Luc de Brabandere, philosophe d’entreprise, sort un livre-testament: “The Art of Thinking in a Digital World”

Luc De BRABANDERE a à peine publié son 22e ouvrage qu’il planche déjà sur le 23e,
Pierre-Henri Thomas
Pierre-Henri Thomas Journaliste

Luc de Brabandere a dirigé la Bourse de Bruxelles et été associé au BCG. Il est essayiste, enseignant et grand-père de sept petits-enfants, à qui il a dédié son dernier ouvrage : “The Art of Thinking in a Digital World”.

Luc de Brabandere nous a donné rendez-vous dans une brasserie à proximité de la place de l’Odéon, à Paris. C’est le quartier des éditeurs, quartier qu’il connaît bien, lui qui a publié une vingtaine d’ouvrages.

Mais celui qu’il nous montre à présent, le 22e, son dernier-né, est particulier. The Art of Thinking in a Digital World est moins “grand public” (1) : il est rédigé en anglais, il est publié chez Peter Lang, un éditeur suisse académique, et il résume en 200 pages la trace intellectuelle que le philosophe d’entreprise belge voudrait laisser derrière lui.

Cinquante ans de la vie d’un homme

“Ce livre, avoue Luc de Brabandere, est une synthèse de 50 ans de vie professionnelle. D’une certaine manière, ce sont quatre livres en un. C’est à la fois mon autobiographie, mon outil de travail en entreprise, mon cours universitaire et mon testament.” Car le demi-siècle de parcours professionnel de Luc de Brabandere est aussi un parcours intellectuel. “J’ai traversé chronologiquement les trois modes de pensée que je décris dans l’ouvrage : la pensée logique, la pensée créative et la pensée critique.” Alors embarquons-nous pour un demi-siècle de voyage initiatique.

**CONSIGNE A:**
Recopiez mot pour mot toutes les lignes de l'entrée ci-dessous.
L'article et les entrées n'ont pas la même origine.

**ENTRÉES À TRAITER:**
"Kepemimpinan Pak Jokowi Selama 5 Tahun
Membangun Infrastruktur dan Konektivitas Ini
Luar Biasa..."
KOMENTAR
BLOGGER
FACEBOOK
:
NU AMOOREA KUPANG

**CONSIGNE B:**
Poursuivez l'article sur Luc de Brabandere, présenté plus haut, à partir de sa dernière phrase.

**RÉPONSE RÉDIGÉE A:**
"Kepemimpinan Pak Jokowi Selama 5 Tahun
Membangun Infrastruktur dan Konektivitas Ini
Luar Biasa..."
KOMENTAR
BLOGGER
FACEBOOK
:
NU AMOOREA KUPANG

**RÉPONSE RÉDIGÉE B:**
Première étape, la pensée logique. Luc de Brabandere l’a abordée au début de sa carrière. Il effectue à l’UCLouvain des études d’ingénieur en mathématiques appliquées et informatiques. “À l’époque, il n’y avait presque pas d’ordinateurs, et la file pour y accéder était trop longue. J’ai donc appris des concepts.” Au sortir de l’université, au début des années 1970, le jeune ingénieur va intégrer le monde de l’informatique financière, d’abord dans la salle de marchés d’une banque, et ensuite comme directeur de la Bourse de Bruxelles. “Puis, j’ai eu une crise de vie”, poursuit en souriant Luc de Brabandere.

“Dans la banque d’il y a 50 ans, l’homme important était le directeur des crédits, explique-t-il. Nous nous disions que si nous ne devenions pas nous-mêmes directeur des crédits, nous avions raté notre vie.” Puis, brusquement, le modèle a changé. “Le trader est devenu la star. Et le monde a basculé dans l’égoïsme. Parce que finalement, l’homme des crédits pensait dans le temps. Alors que le trader pense dans l’instant. Aujourd’hui, le monde est dans les mains de traders. Donald Trump en est un avant tout. Il n’a pas de projet. Il se lève le matin, il fait un deal, puis va dormir.”

“New box”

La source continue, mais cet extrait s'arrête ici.